Brisbane City Council's development assessment portal now holds more than 340,000 lodged documents, a figure that has roughly doubled since 2019 according to council's own published statistics. Inside that archive, duplicate images — the same site photograph, the same architectural rendering, the same engineering scan filed twice or more under different reference numbers — have quietly become one of the most persistent headaches for planners, contractors and the community members trying to scrutinise proposals online.
The problem matters right now for a specific reason: Queensland's State Infrastructure Programme, which is coordinating land resumptions, design approvals and construction timelines ahead of the 2032 Brisbane Olympic and Paralympic Games, feeds directly into the same document management systems that local governments use. When a duplicate image sits unresolved in the chain, it can trigger a cascade of errors — wrong revision histories attached to site plans, stale renders circulating as current, and compliance officers certifying documents they believe are new but are not.

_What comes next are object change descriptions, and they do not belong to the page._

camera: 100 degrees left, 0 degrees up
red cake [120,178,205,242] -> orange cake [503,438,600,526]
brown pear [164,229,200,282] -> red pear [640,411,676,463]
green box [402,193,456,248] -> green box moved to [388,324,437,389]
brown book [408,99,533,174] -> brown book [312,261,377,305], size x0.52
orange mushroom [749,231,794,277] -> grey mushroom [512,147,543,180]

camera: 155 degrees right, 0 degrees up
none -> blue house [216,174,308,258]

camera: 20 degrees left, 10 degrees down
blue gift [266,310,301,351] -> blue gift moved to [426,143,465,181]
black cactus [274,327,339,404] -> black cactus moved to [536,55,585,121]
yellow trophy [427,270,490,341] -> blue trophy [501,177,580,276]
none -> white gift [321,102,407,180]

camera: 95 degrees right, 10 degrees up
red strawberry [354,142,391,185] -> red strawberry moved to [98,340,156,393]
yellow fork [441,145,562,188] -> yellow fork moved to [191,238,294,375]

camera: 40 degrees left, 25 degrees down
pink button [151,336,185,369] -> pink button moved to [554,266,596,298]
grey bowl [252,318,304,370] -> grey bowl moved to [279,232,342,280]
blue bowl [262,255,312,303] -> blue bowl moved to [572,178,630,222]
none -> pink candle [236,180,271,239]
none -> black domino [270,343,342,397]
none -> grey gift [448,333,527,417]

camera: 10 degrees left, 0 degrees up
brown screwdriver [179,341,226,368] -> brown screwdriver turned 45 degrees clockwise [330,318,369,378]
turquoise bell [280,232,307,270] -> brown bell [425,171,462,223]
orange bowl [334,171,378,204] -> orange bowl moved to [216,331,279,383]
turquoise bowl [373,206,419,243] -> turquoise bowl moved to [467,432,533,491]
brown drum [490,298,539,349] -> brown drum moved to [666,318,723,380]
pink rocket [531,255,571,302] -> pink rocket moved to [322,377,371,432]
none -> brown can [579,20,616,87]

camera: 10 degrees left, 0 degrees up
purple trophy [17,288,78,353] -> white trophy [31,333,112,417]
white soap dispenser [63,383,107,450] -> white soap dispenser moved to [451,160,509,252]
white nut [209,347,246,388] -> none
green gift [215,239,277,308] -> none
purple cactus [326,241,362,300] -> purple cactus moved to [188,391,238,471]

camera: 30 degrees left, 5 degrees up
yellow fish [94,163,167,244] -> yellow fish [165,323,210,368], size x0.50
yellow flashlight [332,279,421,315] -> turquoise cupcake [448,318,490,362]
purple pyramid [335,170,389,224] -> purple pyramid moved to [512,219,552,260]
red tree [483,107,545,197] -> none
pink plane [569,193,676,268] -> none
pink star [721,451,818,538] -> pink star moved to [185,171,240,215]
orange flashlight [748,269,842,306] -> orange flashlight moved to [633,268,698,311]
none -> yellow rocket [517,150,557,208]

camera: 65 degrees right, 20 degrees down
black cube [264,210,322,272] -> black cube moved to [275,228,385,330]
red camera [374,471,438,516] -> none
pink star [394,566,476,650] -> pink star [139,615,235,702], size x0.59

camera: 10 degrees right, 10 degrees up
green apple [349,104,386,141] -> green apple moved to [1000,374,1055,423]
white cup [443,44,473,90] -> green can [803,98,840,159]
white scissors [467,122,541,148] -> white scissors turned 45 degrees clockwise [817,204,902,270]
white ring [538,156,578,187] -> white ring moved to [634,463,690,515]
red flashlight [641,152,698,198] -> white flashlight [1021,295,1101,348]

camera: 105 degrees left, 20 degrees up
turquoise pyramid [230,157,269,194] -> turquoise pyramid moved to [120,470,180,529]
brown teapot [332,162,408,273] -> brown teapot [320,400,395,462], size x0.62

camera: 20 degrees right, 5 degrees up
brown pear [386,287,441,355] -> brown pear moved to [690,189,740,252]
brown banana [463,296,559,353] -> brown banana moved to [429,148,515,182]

The Paper Trail: How We Got Here
The roots of the problem stretch back to the 2017 introduction of the Planning Act 2017 (Qld), which moved the state toward a single online lodgement framework. Brisbane City Council, Moreton Bay City Council and Ipswich City Council all migrated existing archives into new platforms over subsequent years. That migration was not clean. Legacy PDF bundles, scanned physical drawings from the 1990s and early-2000s, and digitised microfilm records were ingested en masse, often without deduplication routines that a purpose-built document management system would ordinarily run automatically.
By the time the Cross River Rail project was generating hundreds of new design-stage documents per month in 2021 and 2022 — with construction authority Cross River Rail Delivery Authority lodging packages spanning Woolloongabba, Boggo Road, Roma Street and Albert Street stations — the underlying duplication problem had already embedded itself across multiple council jurisdictions. Separate agencies holding overlapping design files exchanged packages by email and through shared drives, meaning the same image could enter the public register through two different lodgement pathways simultaneously.
The South East Queensland Regional Plan, updated in 2023, then accelerated the volume further. Development corridors along the Ipswich Motorway corridor and in the Logan growth area around Yarrabilba saw a sharp rise in material change of use applications. Property Council of Australia data for Queensland, published in its 2025 annual report, put residential building approvals in the greater Brisbane region at just over 28,000 for the 2024–25 financial year. That volume alone generates an enormous document load, and duplication rates tend to increase with volume when manual checking is the primary safeguard.
What the Fix Looks Like — and When It Arrives
Queensland's Department of Housing, Local Government, Planning and Public Works flagged the issue formally in its Digital Planning Transformation Strategy released in late 2024, committing to a state-wide image fingerprinting layer — essentially an automated hash-check system — to be integrated into the PD Online portal by the third quarter of 2026. That deadline is now weeks away, and council officers in Brisbane's City Planning and Economic Development branch have been running a parallel internal audit of the Gabba precinct files, given the contested rebuild process has generated more than one version of multiple site drawings since the initial design work began.
For applicants, the practical upshot is straightforward. Anyone lodging documents through Brisbane City Council's online portal before the new system goes live should manually check that image file names, resolution metadata and creation dates are unique before submission. The Council's Development Assessment team at 1 William Street has published a guidance note — DA Document Standards v3.2, updated June 2026 — that specifies file naming conventions designed to prevent the most common duplication pathways. It is not mandatory compliance, but planners working on large-scale Olympic-related sites have been advised by Council officers to treat it as if it were.
The image deduplication fix is unglamorous infrastructure work. But given that every contested planning decision in Queensland can end up before the Planning and Environment Court, having a clean, unambiguous document record is not a minor administrative nicety — it is the foundation on which approvals stand or fall.